Heien v. North Carolina, No. 13-604 (SCOTUS, 2014)-The officer stopped a vehicle for a brake light out. He became suspicious and asked for consent to search. He found trafficking weight of cocaine. Heien was arrested and convicted. Heien appealed to the State Supreme Court. The Court tossed the conviction because state law only requires one functioning brake light which Heien's vehicle had. The US Supreme Court held that as long as the mistake in law was reasonable, then the officer had reasonable suspicion to make the stop. The conviction stands.
Arrest out of home-
US v. Nora, No. 12-50485 (9th Cir 2014)-Officers saw Nora standing on the sidewalk by his house. As they approached him he had moved to his porch. The officers saw a handgun in his hand. He entered his house and shut the door. The officers called for backup. Over twenty officers surrounded his house and a helicopter watched from above. The officers ordered him out of the house at gunpoint. They arrested him for the misdemeanor offense of carrying a firearm in public. The officers did not know Nora or that he had a felony conviction at the time of arrest. They searched him and found drugs. They questioned him. He admitted to more drugs being in the house. The officers got a warrant and searched his house. They found distribution quantity of cocaine, methamphetamine, and numerous firearms in the house. The Court held that Nora was unlawfully arrested out of his house in violation of Payton v. New York. It was a minor offense and there were no exigent circumstances justifying the warrantless arrest from his home. The drugs found on him and his statement were excluded. The officers did not name specifically in the search warrant that they were looking for the pistol they saw Nora with. The search warrant only mentioned any firearm. The Court invalidated the entire search warrant.
US v. Salgado, No. 13-2480 (8th Cir. 2014)-A Trooper stopped to assist Salgado whose vehicle was broken down on the side of the road. The Trooper developed reasonable suspicion to detain Salgado and call for a drug dog. The Trooper tried to find a close K-9, but could not. He called out another Trooper with a K-9, but he was 45 miles away. It took an hour for him to arrive. The court said the wait was reasonable under the circumstances.
US v. Williams, 13-2390 (8th Cir 2014)-Williams arrived home during the execution of a search warrant for child porn. A federal agent told him he was not under arrest and asked if he would answer some questions. Williams was allowed to walk to the restroom and get a drink of water. He was not restrained. When agents were done with the search warrant, Williams was not immediately arrested. The lower court said that Williams should have been read the Miranda warning. The 8th Circuit Court reversed and held that Williams was not in custody for Miranda purposes.

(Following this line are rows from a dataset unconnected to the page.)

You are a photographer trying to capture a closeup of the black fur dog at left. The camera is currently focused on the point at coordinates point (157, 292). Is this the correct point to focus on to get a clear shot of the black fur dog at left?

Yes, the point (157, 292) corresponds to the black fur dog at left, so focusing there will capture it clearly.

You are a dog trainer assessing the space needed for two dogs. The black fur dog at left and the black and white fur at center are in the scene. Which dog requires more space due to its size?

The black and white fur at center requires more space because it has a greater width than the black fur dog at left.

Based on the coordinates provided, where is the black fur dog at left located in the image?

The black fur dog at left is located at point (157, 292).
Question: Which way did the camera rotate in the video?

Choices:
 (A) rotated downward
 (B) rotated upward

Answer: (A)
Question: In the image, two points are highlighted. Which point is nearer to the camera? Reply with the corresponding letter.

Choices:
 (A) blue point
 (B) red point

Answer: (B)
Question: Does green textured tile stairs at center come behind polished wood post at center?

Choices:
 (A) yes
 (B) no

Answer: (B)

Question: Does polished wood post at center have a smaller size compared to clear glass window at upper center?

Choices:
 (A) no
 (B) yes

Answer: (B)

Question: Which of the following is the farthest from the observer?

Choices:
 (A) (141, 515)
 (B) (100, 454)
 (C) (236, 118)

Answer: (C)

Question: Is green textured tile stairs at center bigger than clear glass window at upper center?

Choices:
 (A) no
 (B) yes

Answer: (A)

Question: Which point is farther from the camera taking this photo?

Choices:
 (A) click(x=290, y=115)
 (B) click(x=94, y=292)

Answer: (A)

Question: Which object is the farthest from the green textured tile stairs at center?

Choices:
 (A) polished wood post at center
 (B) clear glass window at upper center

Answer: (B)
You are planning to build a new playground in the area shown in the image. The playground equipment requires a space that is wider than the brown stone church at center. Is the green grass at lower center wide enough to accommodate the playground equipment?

US v. Arnott, 13-1881 (1Cir. 2014)-The frisk was lawful because Arnott was stopped for possibly being involved in a recent drug deal. He was highly nervous and the connection between guns and drugs is legendary.
US v. Hayden, 13-2291 (8th Cir. 2014)-When a police officer identifies himself by saying, "Police" to someone on the street, it is not a seizure under the Fourth Amendment.
The officers received notice that there has been a rash of robberies and burglaries in a high crime area. Officers saw Hayden and his partner casing a house at night in the area. They identified themselves by saying, "Police". Hayden turned away and put his hand in his pocket. The officer ordered him to remove his hand. He did so. The officer frisked him and found a gun. Hayden was arrested. It was a lawful search and arrest.
US v. Burgess, No. 13-3571 (7th Cir. 2014)-Several 911 calls of shots fired in an area within a few minutes, and all the callers described the general area and nature of the crime. Callers also described the suspect's vehicle. All rose to the level of reasonable suspicion for officers to stop Burgess.